--- ASSIGNMENT ---
Find the lines holding the string "zoom" in the data, then copy all of them.

--- THE RECORDS ---
.....

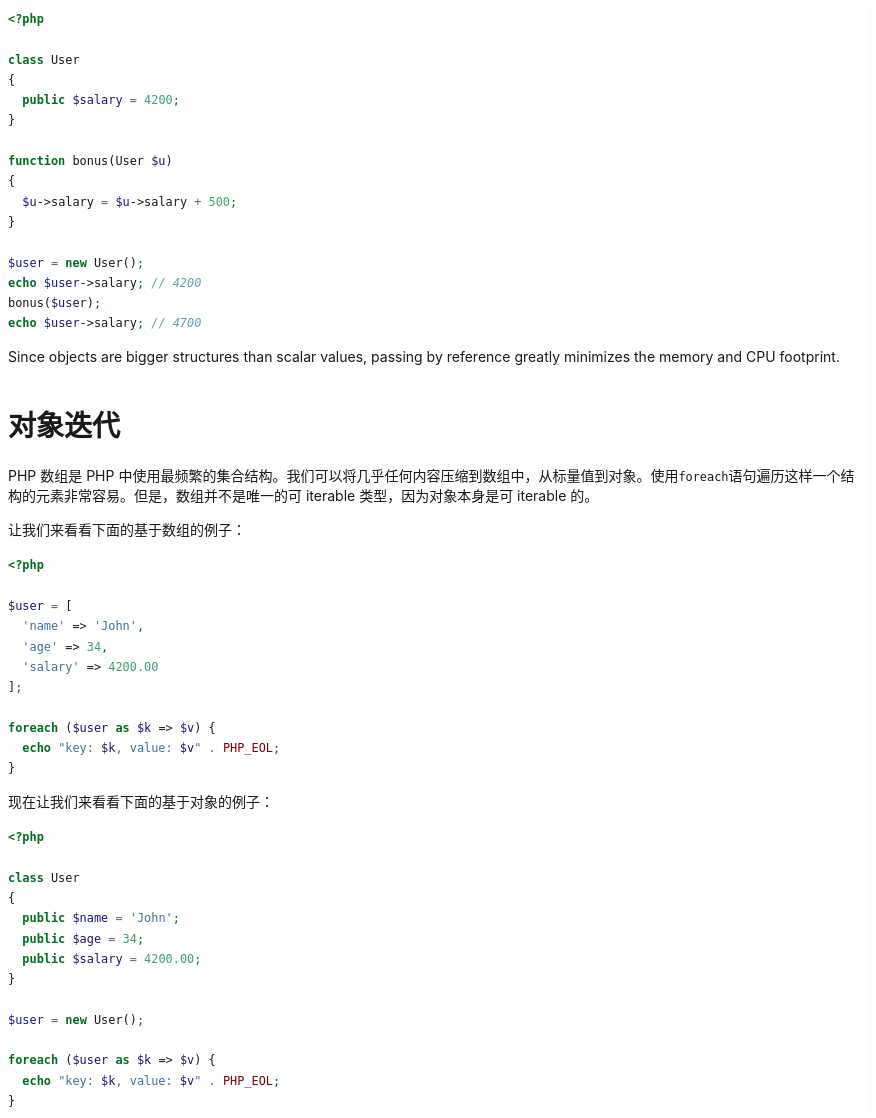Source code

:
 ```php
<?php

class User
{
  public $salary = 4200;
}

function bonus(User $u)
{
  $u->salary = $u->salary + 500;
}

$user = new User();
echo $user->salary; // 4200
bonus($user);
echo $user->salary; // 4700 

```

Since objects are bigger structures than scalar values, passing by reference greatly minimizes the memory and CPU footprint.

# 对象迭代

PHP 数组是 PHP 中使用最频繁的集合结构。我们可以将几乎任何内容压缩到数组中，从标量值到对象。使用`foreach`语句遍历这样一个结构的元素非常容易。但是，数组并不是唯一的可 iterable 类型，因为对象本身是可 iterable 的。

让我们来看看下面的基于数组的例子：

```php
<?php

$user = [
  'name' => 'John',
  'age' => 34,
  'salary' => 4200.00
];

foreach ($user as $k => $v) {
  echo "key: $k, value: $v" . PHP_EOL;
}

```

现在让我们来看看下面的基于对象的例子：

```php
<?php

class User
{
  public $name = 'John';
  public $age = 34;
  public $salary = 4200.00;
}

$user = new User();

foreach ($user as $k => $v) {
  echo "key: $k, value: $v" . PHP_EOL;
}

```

.....

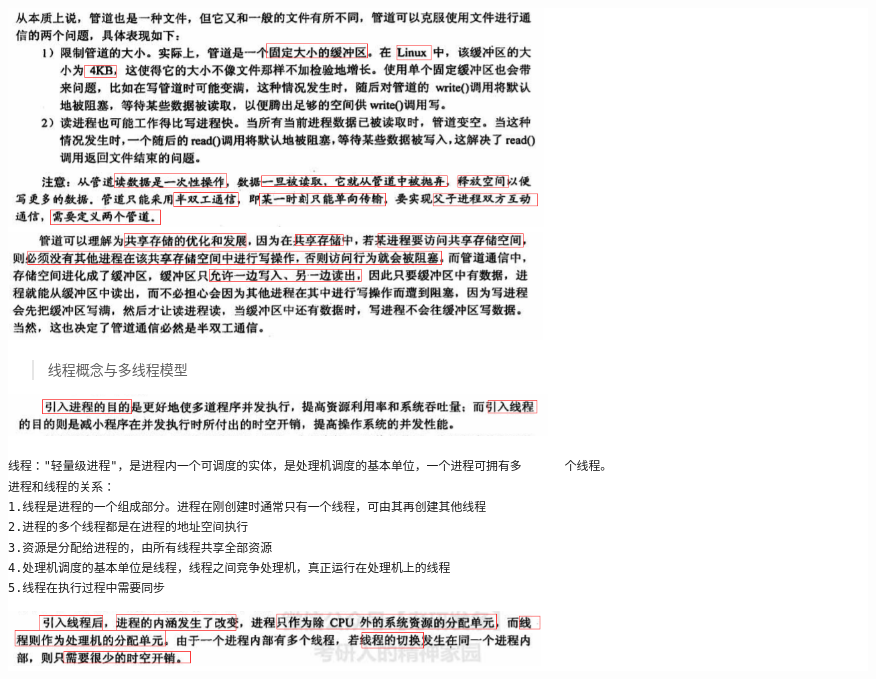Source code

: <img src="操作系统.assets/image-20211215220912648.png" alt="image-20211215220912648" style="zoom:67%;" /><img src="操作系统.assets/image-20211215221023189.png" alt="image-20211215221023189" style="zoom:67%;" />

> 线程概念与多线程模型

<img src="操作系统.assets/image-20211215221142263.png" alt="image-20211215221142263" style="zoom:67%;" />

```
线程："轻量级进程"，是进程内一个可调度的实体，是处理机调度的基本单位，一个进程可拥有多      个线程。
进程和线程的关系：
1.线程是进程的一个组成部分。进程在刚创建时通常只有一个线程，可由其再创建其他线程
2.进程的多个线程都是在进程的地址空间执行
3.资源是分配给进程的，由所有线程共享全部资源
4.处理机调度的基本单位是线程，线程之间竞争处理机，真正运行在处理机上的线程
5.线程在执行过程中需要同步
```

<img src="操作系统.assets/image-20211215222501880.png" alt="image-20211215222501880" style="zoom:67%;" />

.....

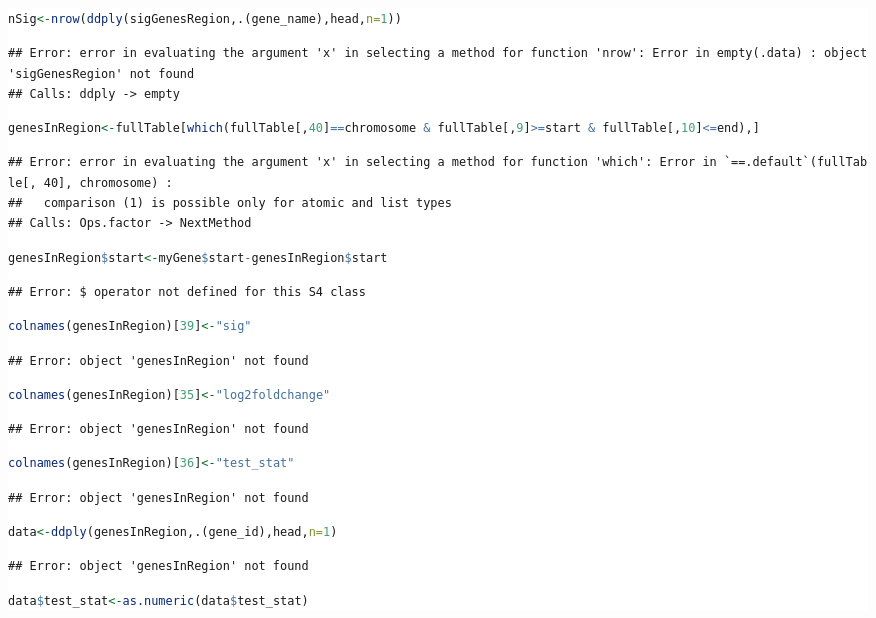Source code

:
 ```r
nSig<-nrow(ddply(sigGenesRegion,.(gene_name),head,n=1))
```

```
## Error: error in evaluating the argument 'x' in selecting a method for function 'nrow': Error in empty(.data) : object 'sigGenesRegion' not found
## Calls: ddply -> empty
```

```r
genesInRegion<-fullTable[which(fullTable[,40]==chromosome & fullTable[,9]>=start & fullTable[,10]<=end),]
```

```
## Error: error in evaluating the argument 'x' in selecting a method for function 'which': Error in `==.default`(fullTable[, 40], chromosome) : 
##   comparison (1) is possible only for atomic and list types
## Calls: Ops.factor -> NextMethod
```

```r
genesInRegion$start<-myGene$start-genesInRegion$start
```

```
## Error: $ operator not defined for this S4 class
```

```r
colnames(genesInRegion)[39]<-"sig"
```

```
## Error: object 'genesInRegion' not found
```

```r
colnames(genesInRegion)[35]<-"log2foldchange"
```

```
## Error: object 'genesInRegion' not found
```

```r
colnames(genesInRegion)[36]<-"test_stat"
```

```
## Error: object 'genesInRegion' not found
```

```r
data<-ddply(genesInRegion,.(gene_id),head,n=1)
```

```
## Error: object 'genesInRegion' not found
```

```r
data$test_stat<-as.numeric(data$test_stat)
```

.....

--- OUTPUT BELOW ---
: <img src="操作系统.assets/image-20211215220912648.png" alt="image-20211215220912648" style="zoom:67%;" /><img src="操作系统.assets/image-20211215221023189.png" alt="image-20211215221023189" style="zoom:67%;" />
<img src="操作系统.assets/image-20211215221142263.png" alt="image-20211215221142263" style="zoom:67%;" />
<img src="操作系统.assets/image-20211215222501880.png" alt="image-20211215222501880" style="zoom:67%;" />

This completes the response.